-- Available records follows --

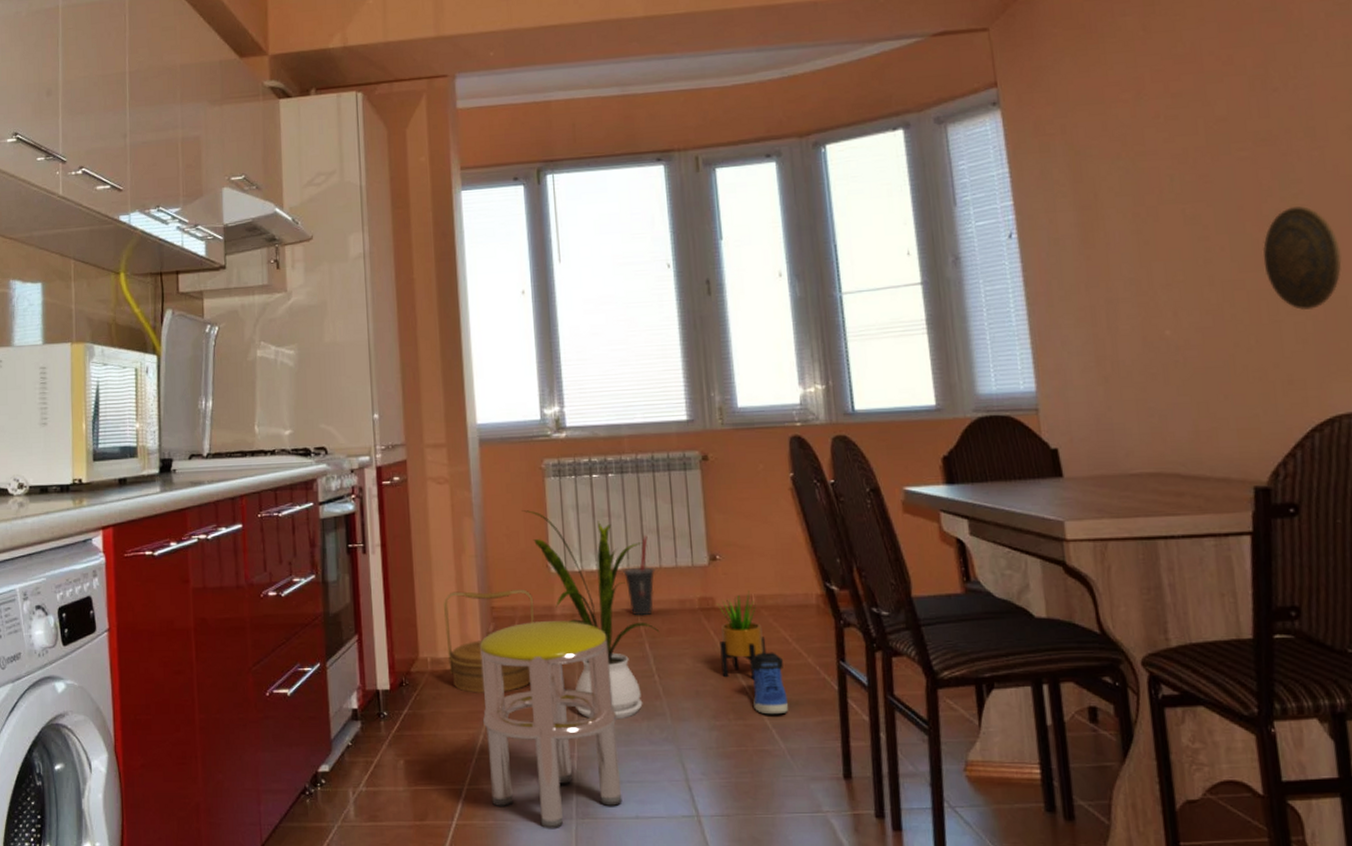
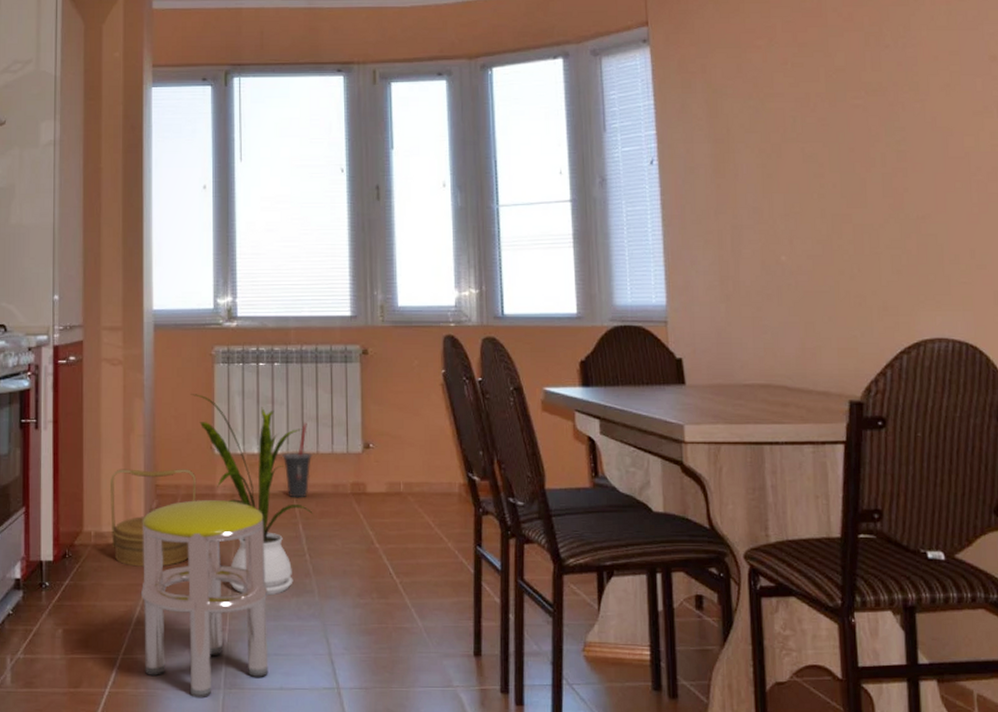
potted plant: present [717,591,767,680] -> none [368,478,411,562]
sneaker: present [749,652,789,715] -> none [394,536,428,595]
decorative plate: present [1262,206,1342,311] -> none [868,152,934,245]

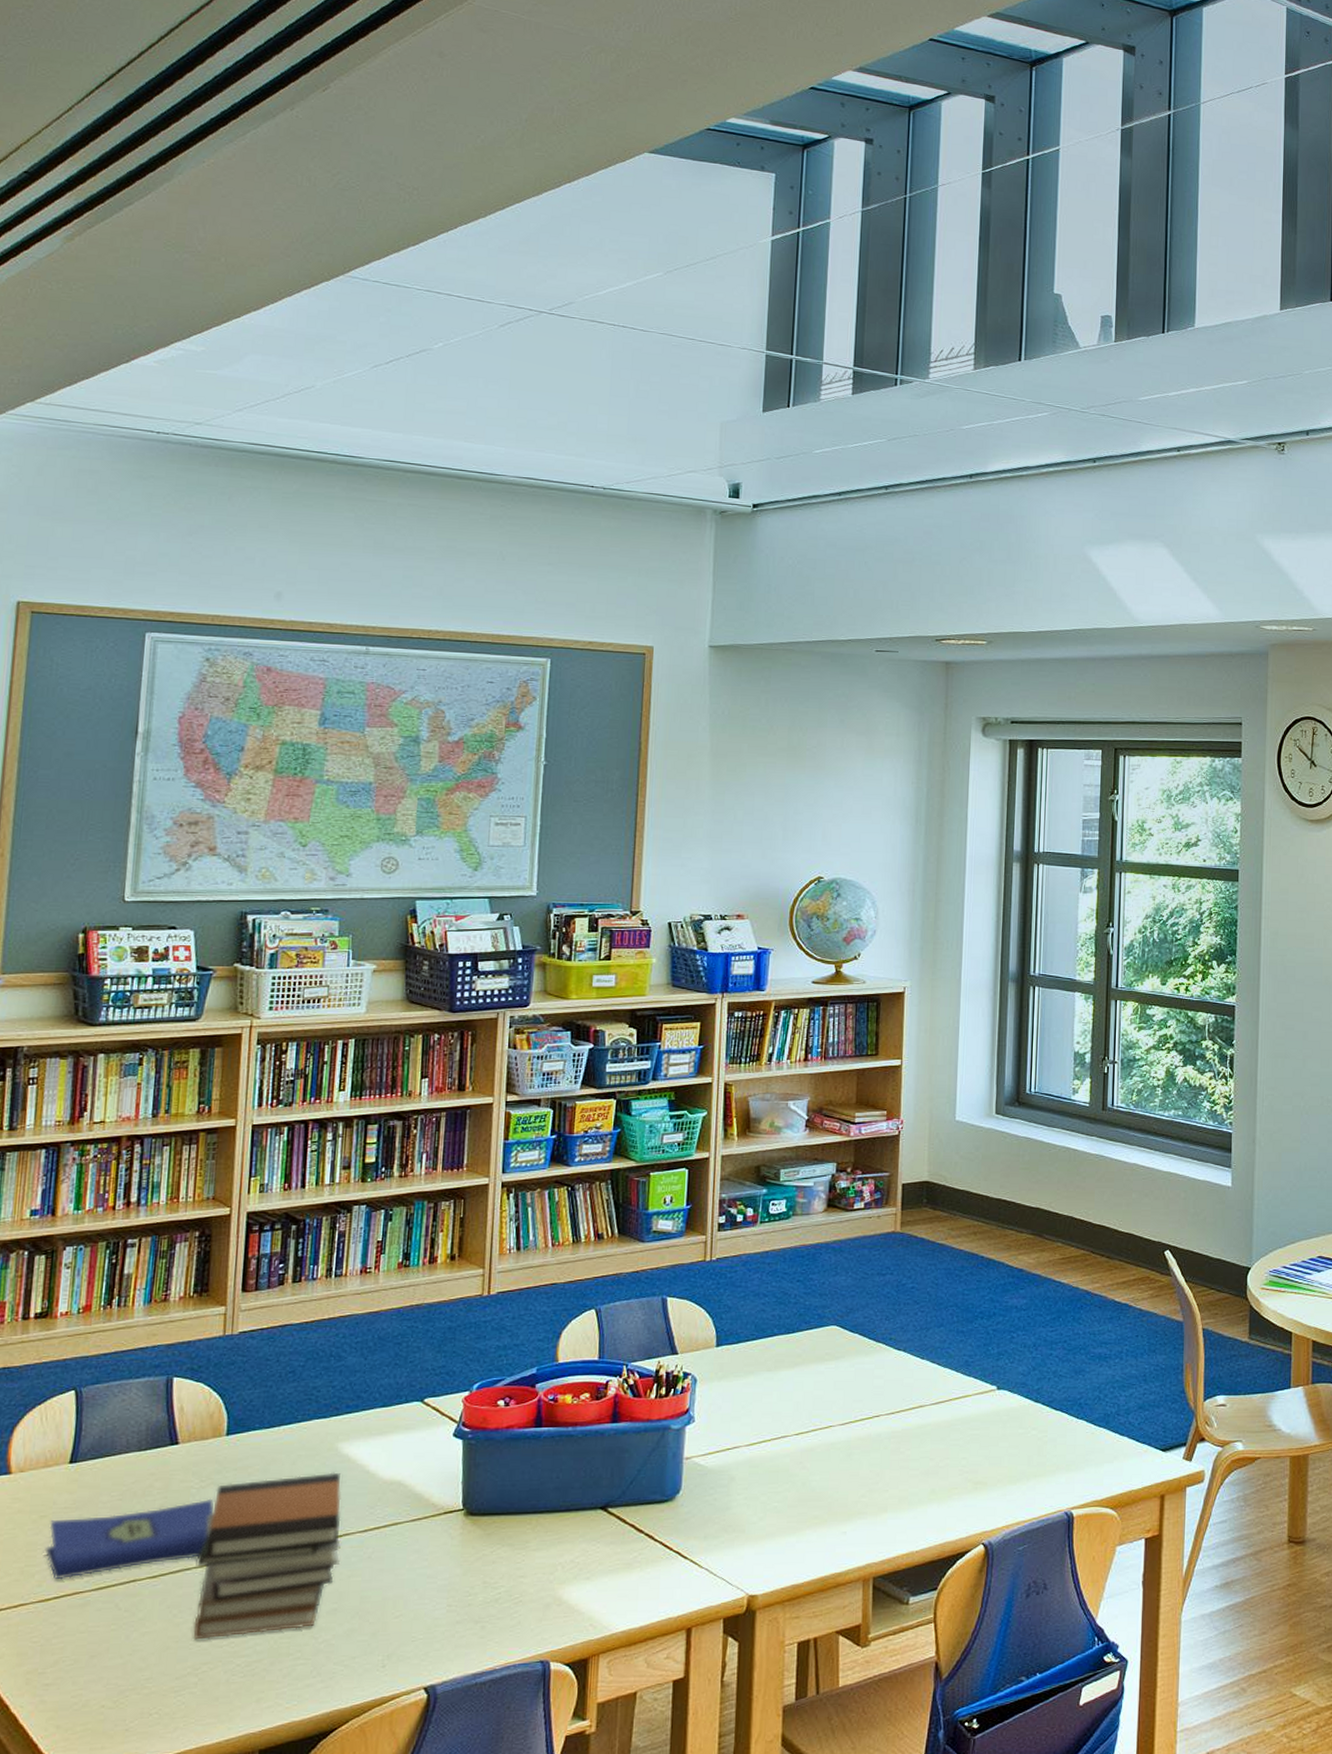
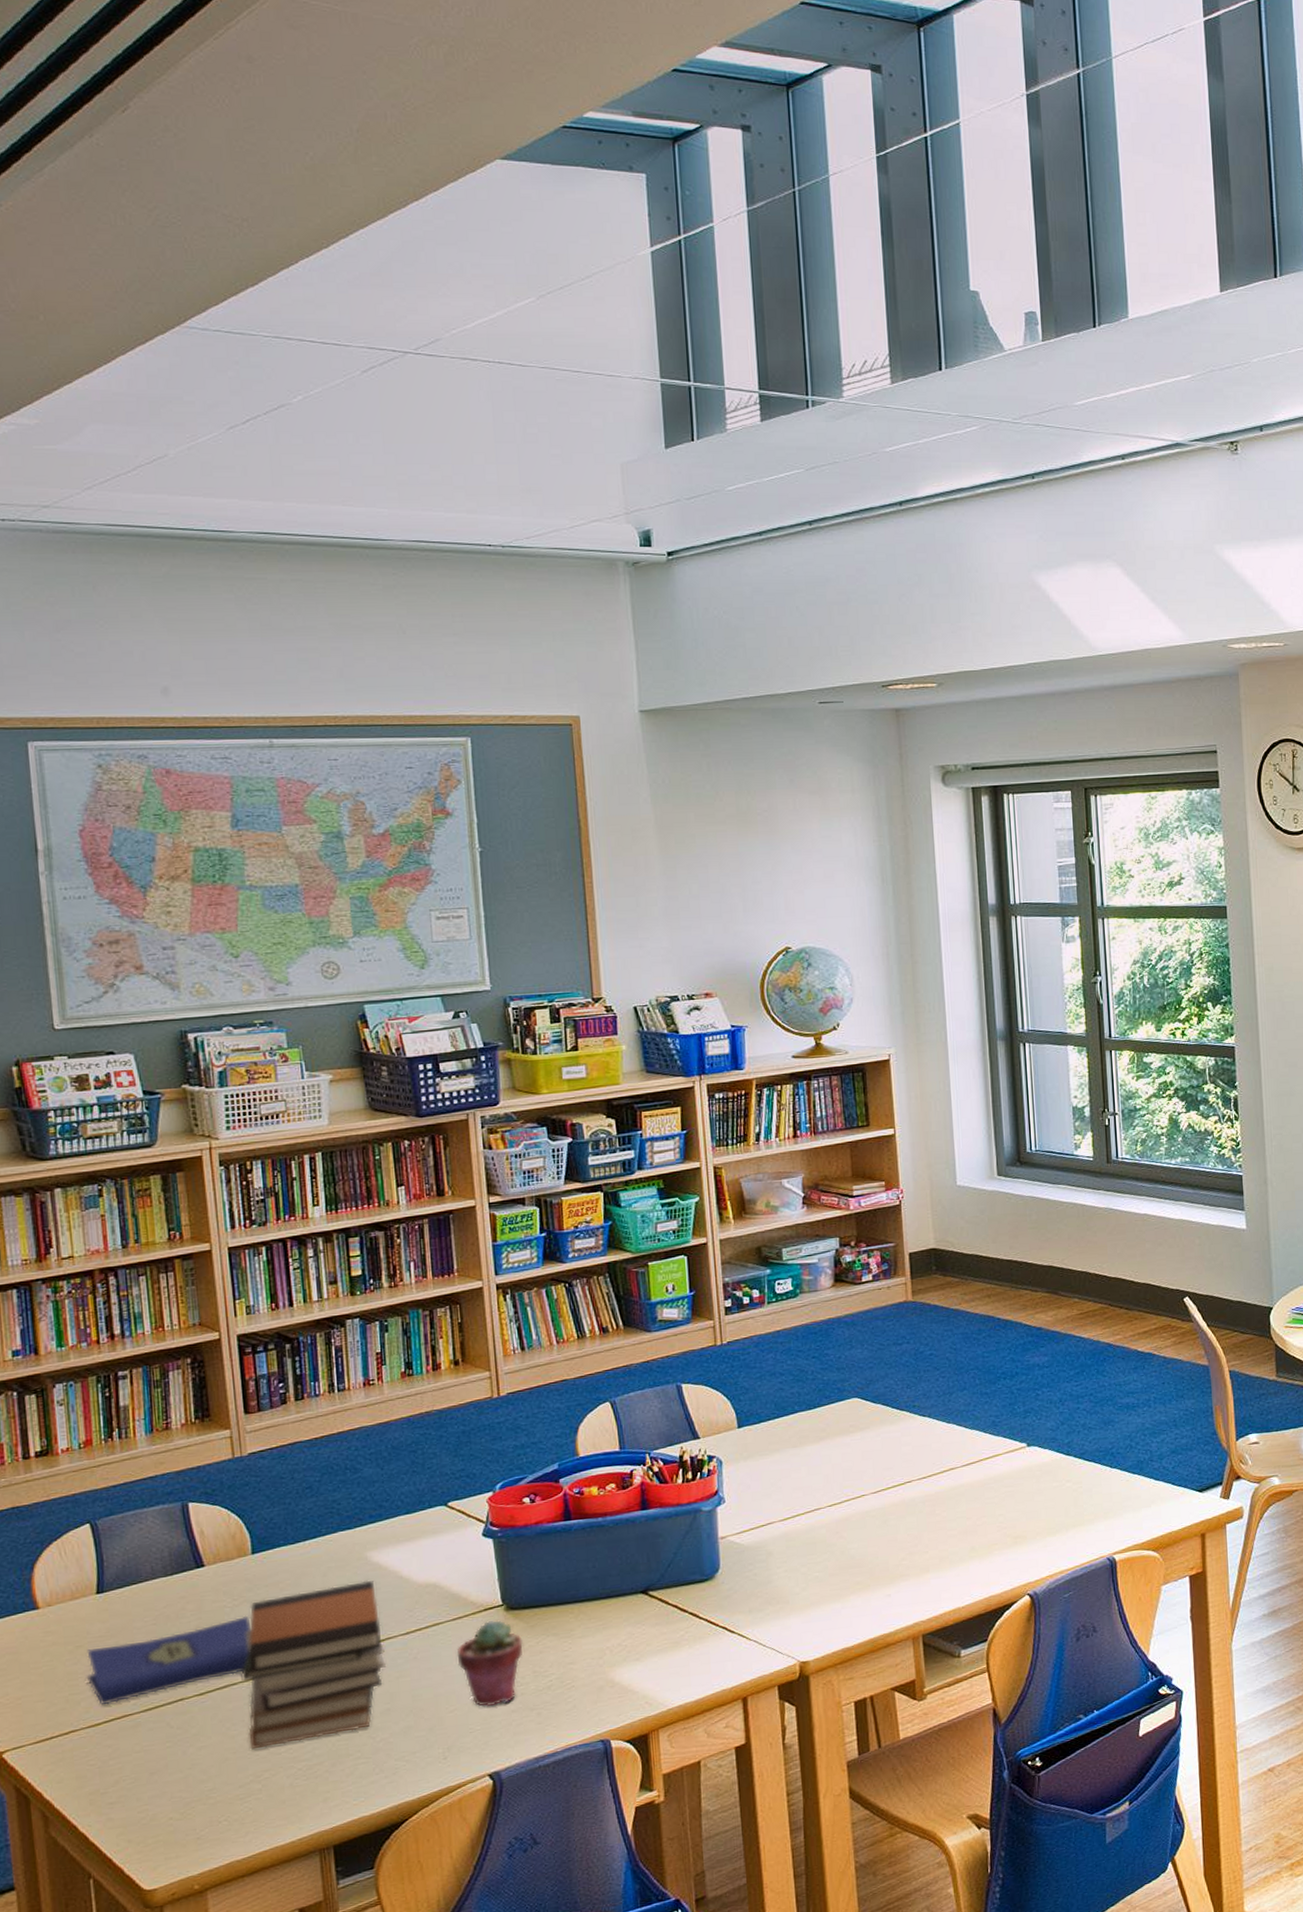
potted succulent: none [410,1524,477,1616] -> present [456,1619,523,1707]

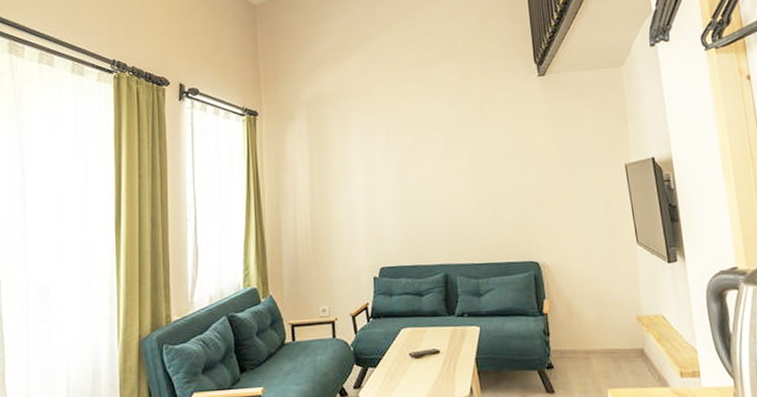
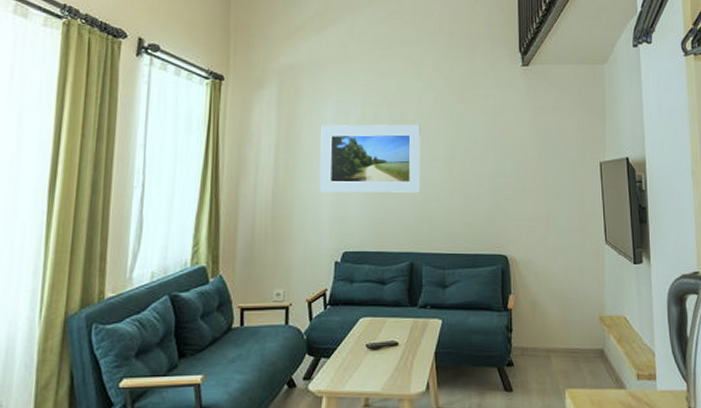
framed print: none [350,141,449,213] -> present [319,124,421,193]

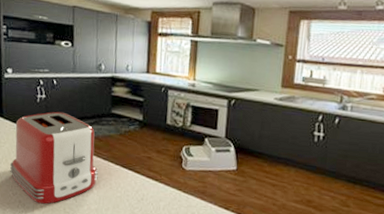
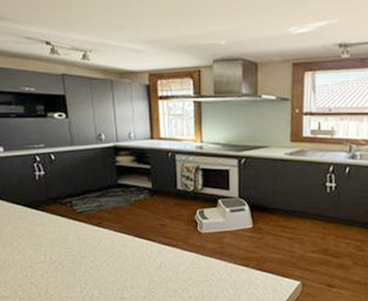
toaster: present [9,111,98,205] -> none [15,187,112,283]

-- Available records concluded --

▶ _Exercise requirements_: Leave the images out and transcribe the remaining data above word for word.

▶ _Task result_:
potted plant: present [717,591,767,680] -> none [368,478,411,562]
sneaker: present [749,652,789,715] -> none [394,536,428,595]
decorative plate: present [1262,206,1342,311] -> none [868,152,934,245]

potted succulent: none [410,1524,477,1616] -> present [456,1619,523,1707]

framed print: none [350,141,449,213] -> present [319,124,421,193]

toaster: present [9,111,98,205] -> none [15,187,112,283]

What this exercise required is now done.